I'm skeptical of how useful this HDI is. I know it heavily weights "average years of education" as a factor, which the US does quite well in compared to most countries. Unfortunately, the main reason we do well there is because even menial jobs these days often require a bachelor's degree, so people are forced into heavy student loan debt to get degrees that they don't want and don't really need. Then they end up as wage slaves, working multiple part-time jobs to pay the interest on the debt. Is that really a more developed country?

edit: it's also misleading to use GDP per capita, since that's so heavily weighted by a small number of super rich people.

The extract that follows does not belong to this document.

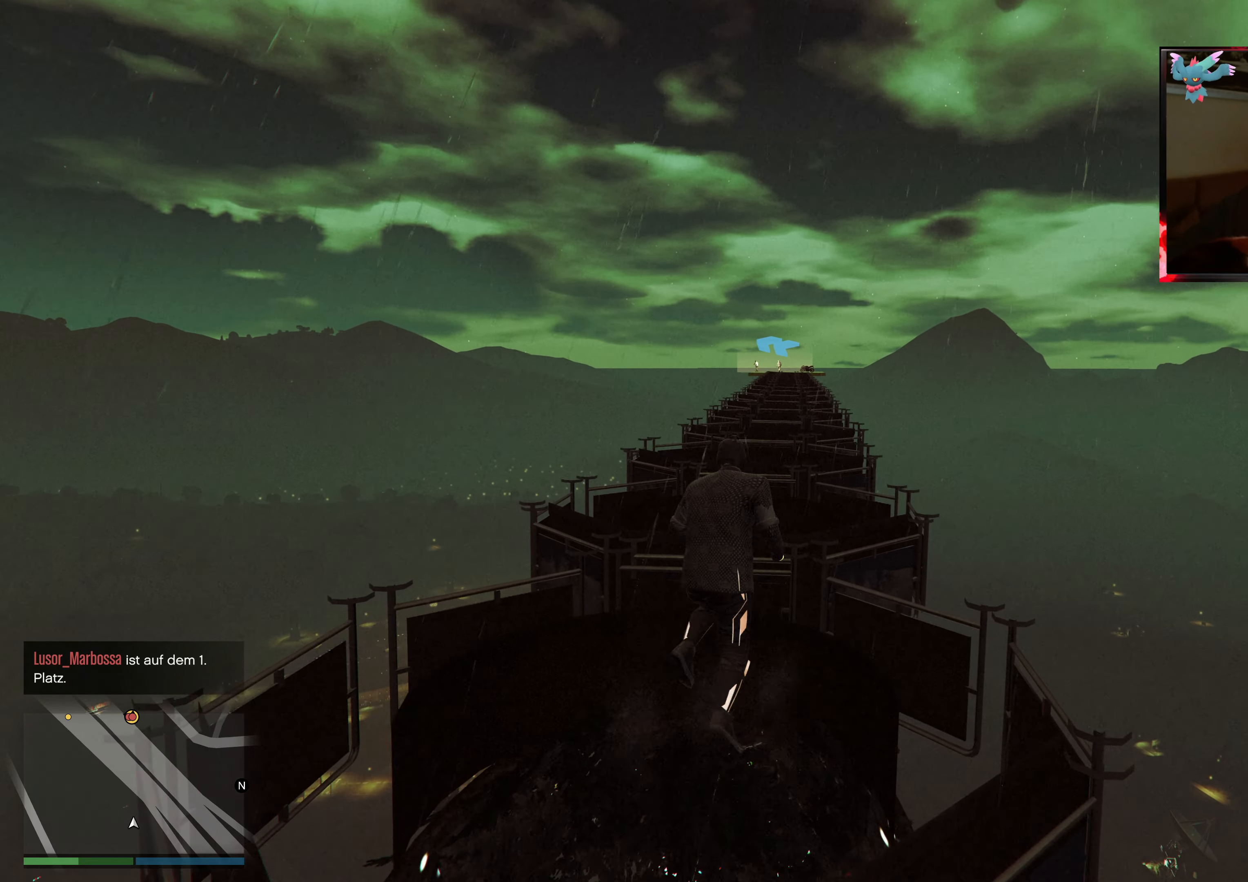
{"buttons": ["A", "X"], "left_stick": "up", "right_stick": "center", "events": [[17, "A", "down"], [333, "X", "down"]]}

Median GDP or PPP would be better.
 
Depends on how you define the phrase "Human Development"

Well the way it's interpreted seems to be 'high HDI = great place to live'. So I would've thought that quality of life would be a better measure to use than living standards. I mean, there's a correlation between living standards and quality of life, but it would seem more directly to the point to base HDI off quality of life rather than something that just has a basic correlation to it. Also, 'development' refers to the processes required for increasing GDP per capita, right? This is presumably why education and health come into HDI. But having GDP itself as an indicator of that which facilitates the growth of GDP seems a little odd.